Before You Start#
So you want to start a DSSG project! First, please make sure you have gone through the Prerequisites and are equipped with the basic knowledge and tools you'll need. Then use our Project Scoping Intro to help you decide on a project, or refine a project you already have in mind. Next, check out Pipelines and Project Workflow for an overview of how the steps of your project (and, therefore, your code) will be organized.
Getting, Keeping, and Linking Data#
Data comes in many forms, from many sources - you may get a database dump or CSV files directly from a project partner, or you may need to scrape data from the web. Either way, once you've got your hands on some data, you'll need to bring it into a database, and start cleaning and "wrangling" it. You'll definitely want to keep track of the steps to take your data from its original, raw form to being model-ready, so check out Reproducible ETL. Command line tools will start to come in handy here. Finally, data science for social good projects often involve sensitive data about real humans, which is what makes this work both interesting and important, but also makes it extra important to keep security in mind, so make sure to check out the Data Security Primer.
Data Exploration and Analysis#
Once you've got some data, you're going to be eager to dig into it! Our tool of choice for data analysis is Python. Start off with Intro to Git and Python, then move onto Data Exploration in Python. If you're combining data from multiple sources, you'll have to do record linkage to match entities across datasets. Depending on your particular project, you may need special methods and tools; at this time, we have resources for working with text data, spatial data and network data.
Analytical Formulation and Baselines#
Distinct from the initial scoping, a true analytical formulation of your problem can only come after you have developed an understanding of the data at hand, which in turn will often result in a greater understanding of the problem itself. Here, you’ll ask how specifically your target variable (if relevant) is defined in the data, what types of information are available as predictors, and what baseline you’ll be measure performance against. Very rarely is the appropriate baseline as simple as "random choice" or the population prevalence. Rather, it should reflect what would be expected to happen otherwise: perhaps a simple decision rule that an expert would come up with or even a pre-existing statistical model that the current effort is seeking to replace.
Modeling and Machine Learning#
Now you're ready to make some models! Most of the modeling techniques you'll use, whether supervised or unsupervised, will fall under the umbrella of machine learning, but that's not all you need to know. Knowing some social science will go a long way when it comes to formulating models appropriately, designing experiments to evaluate model performance, and understanding what conclusions you can make based on your results. Quantitative Social Science and Causal Inference with Observational Data will help you think these questions through.

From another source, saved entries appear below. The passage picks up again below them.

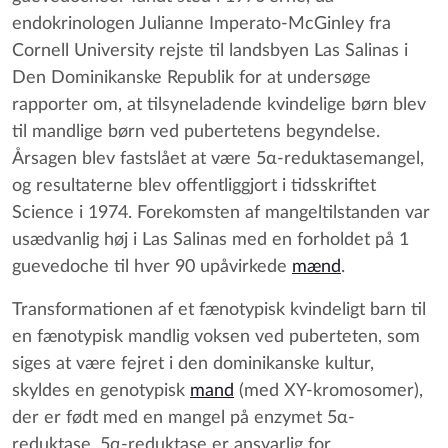
endokrinologen Julianne Imperato-McGinley fra
Cornell University rejste til landsbyen Las Salinas i
Den Dominikanske Republik for at undersøge
rapporter om, at tilsyneladende kvindelige børn blev
til mandlige børn ved pubertetens begyndelse.
Årsagen blev fastslået at være 5α-reduktasemangel,
og resultaterne blev offentliggjort i tidsskriftet
Science i 1974. Forekomsten af mangeltilstanden var
usædvanlig høj i Las Salinas med en forholdet på 1
guevedoche til hver 90 upåvirkede
mænd
.
Transformationen af et fænotypisk kvindeligt barn til
en fænotypisk mandlig voksen ved puberteten, som
siges at være fejret i den dominikanske kultur,
skyldes en genotypisk
mand
(med XY-kromosomer),
der er født med en mangel på enzymet 5α-
reduktase. 5α-reduktase er ansvarlig for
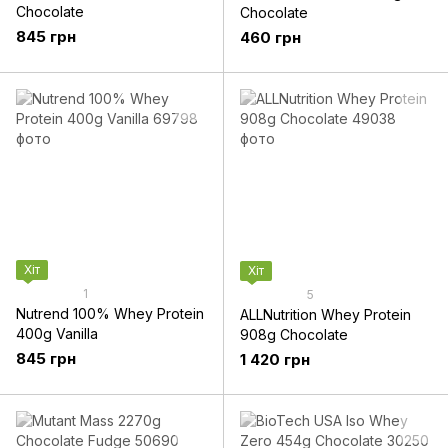
Chocolate
Chocolate
845 грн
460 грн
Хіт
Хіт
1
5
Nutrend 100% Whey Protein
ALLNutrition Whey Protein
400g Vanilla
908g Chocolate
845 грн
1 420 грн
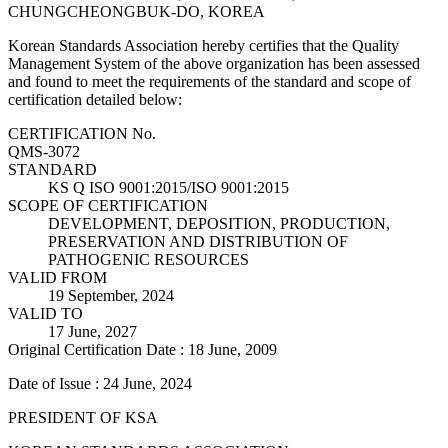
CHUNGCHEONGBUK-DO, KOREA
Korean Standards Association hereby certifies that the Quality
Management System of the above organization has been assessed
and found to meet the requirements of the standard and scope of
certification detailed below:
CERTIFICATION No.
QMS-3072
STANDARD
KS Q ISO 9001:2015/ISO 9001:2015
SCOPE OF CERTIFICATION
DEVELOPMENT, DEPOSITION, PRODUCTION,
PRESERVATION AND DISTRIBUTION OF
PATHOGENIC RESOURCES
VALID FROM
19 September, 2024
VALID TO
17 June, 2027
Original Certification Date : 18 June, 2009
Date of Issue : 24 June, 2024
PRESIDENT OF KSA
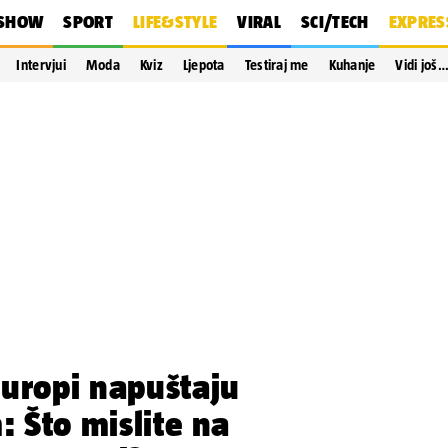
SHOW
SPORT
LIFE&STYLE
VIRAL
SCI/TECH
EXPRES
Intervjui
Moda
Kviz
Ljepota
Testiraj me
Kuhanje
Vidi još
Europi napuštaju
: Što mislite na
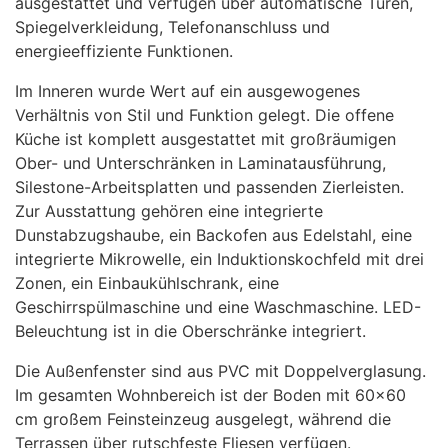
ausgestattet und verfügen über automatische Türen,
Spiegelverkleidung, Telefonanschluss und
energieeffiziente Funktionen.
Im Inneren wurde Wert auf ein ausgewogenes
Verhältnis von Stil und Funktion gelegt. Die offene
Küche ist komplett ausgestattet mit großräumigen
Ober- und Unterschränken in Laminatausführung,
Silestone-Arbeitsplatten und passenden Zierleisten.
Zur Ausstattung gehören eine integrierte
Dunstabzugshaube, ein Backofen aus Edelstahl, eine
integrierte Mikrowelle, ein Induktionskochfeld mit drei
Zonen, ein Einbaukühlschrank, eine
Geschirrspülmaschine und eine Waschmaschine.
LED
-
Beleuchtung ist in die Oberschränke integriert.
Die Außenfenster sind aus
PVC
mit Doppelverglasung.
Im gesamten Wohnbereich ist der Boden mit 60×60
cm großem Feinsteinzeug ausgelegt, während die
Terrassen über rutschfeste Fliesen verfügen.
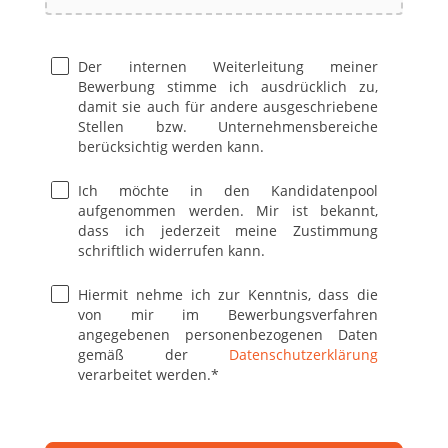
Der internen Weiterleitung meiner 
DATENSCHUTZ UND EINVERSTÄNDNISERKLÄR
Bewerbung stimme ich ausdrücklich zu, 
damit sie auch für andere ausgeschriebene 
Stellen bzw. Unternehmensbereiche 
berücksichtig werden kann.
Ich möchte in den Kandidatenpool 
aufgenommen werden. Mir ist bekannt, 
dass ich jederzeit meine Zustimmung 
schriftlich widerrufen kann.
Hiermit nehme ich zur Kenntnis, dass die 
von mir im Bewerbungsverfahren 
angegebenen personenbezogenen Daten 
gemäß der 
Datenschutzerklärung
verarbeitet werden.*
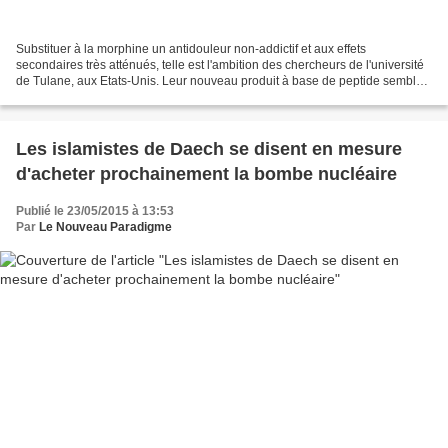
Substituer à la morphine un antidouleur non-addictif et aux effets
secondaires très atténués, telle est l'ambition des chercheurs de l'université
de Tulane, aux Etats-Unis. Leur nouveau produit à base de peptide semble
prometteur. La morphine soulage...
Les islamistes de Daech se disent en mesure
d'acheter prochainement la bombe nucléaire
Publié le 23/05/2015 à 13:53
Par
Le Nouveau Paradigme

Programming Best Practices#
As you begin to work on larger, more complicated projects, and work in teams with other programmers, you'll save yourself and your teammates a lot of grief and frustration by writing legible, good code and writing tests. You'll also need to document and package up your work so that other people can understand and reproduce your results, so check out the reproducible software tutorial. As you continue to develop these skills, you'll start to change settings and configurations for various applications, so check out pimp my dotfiles for some tips on how to customize the environments you're working in.
Presentations and Communications#
Remember that there's no point to doing data science for social good work if no one understands what you did and can put it to good use. You'll need to be able to communicate your work: Data Visualization and Presentation Skills will help with that, whether you're communicating your work to a public audience or to stakeholders. When you're working directly with a project partner and are creating tools for them to use, keep Usability and User Interfaces in mind to make sure that whatever tools you create will be useful and usable.
How to Contribute#
We welcome contributions and collaboration! If you find a broken link, or have a request or suggestion, please submit an issue. If you have materials to contribute, please submit a pull request. New tutorials should follow our tutorial template, and keep in mind the teaching philosophy outlined below.
Teaching Philosophy#
Our guiding teaching philosophy is as follows: - You get out what you put in. Fellows are encouraged to take an active role in teaching and shaping the curriculum, as well as learning from it. Learning also takes initiative and participation on the student side. - Clearly motivate topics and tools. For more technical topics: what actual task that a data scientist does will require this tool? What other options are there to do similar tasks? What are pitfalls, and what will it look like when something goes wrong? What are common mistakes or bugs? For conceptual topics: Why do we feel the need to communicate this topic? What are some concrete examples of where it's been done well or poorly in the past? - Lessons should be user friendly. Lectures should be concise - 45 minutes at the outside - and materials should be practical. Slides should be accompanied by a worksheet or exercises so fellows can follow along and learn by doing, and a cheat sheet with relevant commands or code snippets should be included where possible.